CİDDİ bir trafik kuralını ihlâl eden sürücüyü polis durdurmuş, gereken cezayı yazmış.
Sürücü dövünerek, bağırıp çağırarak isyan ediyor. Hayâl kırıklığına uğramış.
“O kadar da arabama bayrak asmıştım. Hiç mi değeri yok? Olmaz böyle şey! Asmam bir daha bayrak mayrak…”
Ay yıldızlı bayrağı arabasında sallandırınca, kuralları ihlâl edebileceğini düşünmüş.
Kırmızıda geçse de, hatalı sollasa da, direksiyona alkollü geçse de, aşırı hız yapsa da hoş karşılanacağını, ceza yazılmayacağını sanıyor mangalak.
“Arabanda bayrak var, o hâlde sen geç git” diyecek polis onun kafasına göre.

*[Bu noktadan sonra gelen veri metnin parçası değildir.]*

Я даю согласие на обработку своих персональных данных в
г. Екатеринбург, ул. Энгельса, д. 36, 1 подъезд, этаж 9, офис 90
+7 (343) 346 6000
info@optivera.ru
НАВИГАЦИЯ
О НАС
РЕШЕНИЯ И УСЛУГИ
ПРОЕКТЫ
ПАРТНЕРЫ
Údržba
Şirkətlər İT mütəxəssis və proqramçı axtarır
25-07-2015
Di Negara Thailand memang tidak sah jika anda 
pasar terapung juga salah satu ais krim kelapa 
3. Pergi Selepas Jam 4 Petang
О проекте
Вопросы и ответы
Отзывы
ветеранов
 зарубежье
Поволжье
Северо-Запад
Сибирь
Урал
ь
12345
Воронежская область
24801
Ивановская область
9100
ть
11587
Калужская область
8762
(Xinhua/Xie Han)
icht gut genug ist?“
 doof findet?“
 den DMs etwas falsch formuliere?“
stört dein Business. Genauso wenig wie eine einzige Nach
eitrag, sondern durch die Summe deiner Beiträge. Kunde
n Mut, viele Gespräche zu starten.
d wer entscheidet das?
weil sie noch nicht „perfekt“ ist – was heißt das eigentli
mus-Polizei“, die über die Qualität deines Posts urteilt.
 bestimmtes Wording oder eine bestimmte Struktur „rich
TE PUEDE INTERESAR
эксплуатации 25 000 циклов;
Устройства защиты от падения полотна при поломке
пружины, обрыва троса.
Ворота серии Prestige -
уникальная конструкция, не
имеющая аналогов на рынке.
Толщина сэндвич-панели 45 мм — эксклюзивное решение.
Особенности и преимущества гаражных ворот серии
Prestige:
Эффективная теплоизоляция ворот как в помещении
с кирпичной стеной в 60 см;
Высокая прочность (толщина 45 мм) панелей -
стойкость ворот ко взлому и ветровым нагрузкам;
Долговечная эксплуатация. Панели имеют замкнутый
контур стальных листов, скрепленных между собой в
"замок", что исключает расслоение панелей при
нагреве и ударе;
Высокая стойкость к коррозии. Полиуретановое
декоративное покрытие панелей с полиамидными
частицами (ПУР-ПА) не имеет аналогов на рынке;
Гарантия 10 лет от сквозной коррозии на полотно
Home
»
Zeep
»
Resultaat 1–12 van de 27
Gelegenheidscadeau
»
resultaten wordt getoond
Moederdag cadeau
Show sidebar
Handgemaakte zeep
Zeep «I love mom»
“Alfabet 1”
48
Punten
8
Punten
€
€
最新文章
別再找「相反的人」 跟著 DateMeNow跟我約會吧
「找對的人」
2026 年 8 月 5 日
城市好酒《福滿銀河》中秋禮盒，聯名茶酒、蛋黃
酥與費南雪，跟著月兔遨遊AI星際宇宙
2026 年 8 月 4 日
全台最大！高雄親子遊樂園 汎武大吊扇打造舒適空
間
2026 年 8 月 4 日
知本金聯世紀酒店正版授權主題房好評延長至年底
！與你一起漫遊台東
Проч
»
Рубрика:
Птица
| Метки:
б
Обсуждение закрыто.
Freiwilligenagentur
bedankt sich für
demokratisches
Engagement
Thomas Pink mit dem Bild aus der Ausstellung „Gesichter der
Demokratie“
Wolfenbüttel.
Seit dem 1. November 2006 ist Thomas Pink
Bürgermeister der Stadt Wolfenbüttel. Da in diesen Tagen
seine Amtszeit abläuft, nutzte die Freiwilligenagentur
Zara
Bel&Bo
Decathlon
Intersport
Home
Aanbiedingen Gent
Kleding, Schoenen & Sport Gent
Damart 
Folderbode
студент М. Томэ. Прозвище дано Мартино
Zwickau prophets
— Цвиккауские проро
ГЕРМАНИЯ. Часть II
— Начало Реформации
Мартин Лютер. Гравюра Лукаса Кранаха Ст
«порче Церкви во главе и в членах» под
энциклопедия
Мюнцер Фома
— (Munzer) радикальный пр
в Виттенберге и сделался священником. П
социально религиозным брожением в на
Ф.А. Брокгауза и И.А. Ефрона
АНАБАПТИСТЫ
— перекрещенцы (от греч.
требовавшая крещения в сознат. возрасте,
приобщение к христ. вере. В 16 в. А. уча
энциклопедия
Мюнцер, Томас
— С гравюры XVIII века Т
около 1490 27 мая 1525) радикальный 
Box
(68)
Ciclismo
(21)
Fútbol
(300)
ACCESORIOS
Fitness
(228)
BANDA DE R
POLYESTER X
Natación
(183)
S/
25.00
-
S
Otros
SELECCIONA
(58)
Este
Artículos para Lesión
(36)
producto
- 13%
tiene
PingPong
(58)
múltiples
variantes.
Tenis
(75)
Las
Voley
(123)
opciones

Belli ki, bu da bayrak meselesini yanlış anlamış.
Bayrak seni korumayacak, sen bayrağı koruyacaksın.
Hem sen asma bayrak mayrak. Sana yakışmaz.
*
Öde öde bir türlü bitmeyen fatura
Almanya’da on yaşında bir çocuk, elinde Filistin bayrağı ile İsrail’deki soykırımı protesto gösterisinde görülünce, bir Alman polisi hemen harekete geçip yakalamaya çalıştı.
Tutamayınca kovalamaya başladı.
Ona diğer polisler de eklendi. Öyle bir koşuşturmaca gördük ki anlamlandırabilmek mesele.
Sanki o küçük çocuk, bütün polis teşkilatının tek meselesi hâline gelmiş. Ortada başka bir dert kalmamış.
Çocuk bayrağı elinden bırakmadan kaçıyor, polisler bütün gücüyle peşinden kovalıyordu.
Tut ki, kurt sürüsü saldırısına maruz kalmış bir kuzu…
Sonunda etrafını sardılar.
Çember daraldı.
Bir bakıma polisler de yaptıkları işi gösteriye çevirdiler.
Polislerin yüzünde pis sırıtışlar belirdi.
Kaçacak yeri kalmayan çocuğu yakalayıp gözaltına aldılar, kapalı kasalı arabaya bindirdiler.
Küçük çocuğun bütün suçu, elinde Filistin bayrağı taşımak.
Alman polisinin bu kadarına bile tahammülü yok. On yaşında bir çocuk da olsa…
*
Naziler nasıl bir fatura bıraktıysa, Almanlar 80 yıldır ödeye ödeye bitiremediler.
Aslında kendi hâllerine bıraksalar, çocuğu kovalayan polislerin her biri, eline birer Filistin bayrağı alıp büyük bir coşkuyla İsrail’i protesto ederler.
Fakat bırakmıyorlar, bırakmazlar.
Aşırı bir iddia gibi gelmesin. Düşüncem budur.
*
Çekirge sorar
-Hocam, Evanjelistler ehl-i kitap mıdır?
-Ehl-i broşür bile sayılmazlar.
*
Telefonları değiştirelim
Lübnan’daki çağrı cihazları, telefon ve telsizlerin aynı anda nasıl patladıklarını gördük.
Buradan bir sonuç çıkarmak düşer bize.
Saldırıya maruz kalmayacak donanıma sahip ASELSAN telefonlarına hep beraber dönmemiz gerekir.
Gerekli teknolojiye sahibiz çok şükür.
Yerli olsun, millî olsun.
Riskten uzak olsun.
Yoksa birileri tuşa basabilir, bir saniye içinde elimizdeki cihazlar da patlayabilir.
“Kesinlikle böyle bir şey olur” diyen yok ama “Kesinlikle olmaz” diyebilen de yok.
“Geçmiş dönemde şöyle olmuş, böyle olmuş, engellenmiş çengellenmiş” diye anlatıp durmanın bizi götüreceği yer, eğer yerli telefona geçmek olmayacaksa, boş yerdir. Zira boş yere konuşmuş oluruz.
Lâmı cimi yok.
Geldiğimiz şu aşamada tespitlerimiz havada kalmasın.
LCV ve gereğini yapınız.
Herkes üstüne düşeni yerine getirirse, biz de severek ve takdir ederek, hem de güvenerek telefonlarımızı değiştiririz.
Çamurdan bile olsa, güvenli cihazlar makbuldür.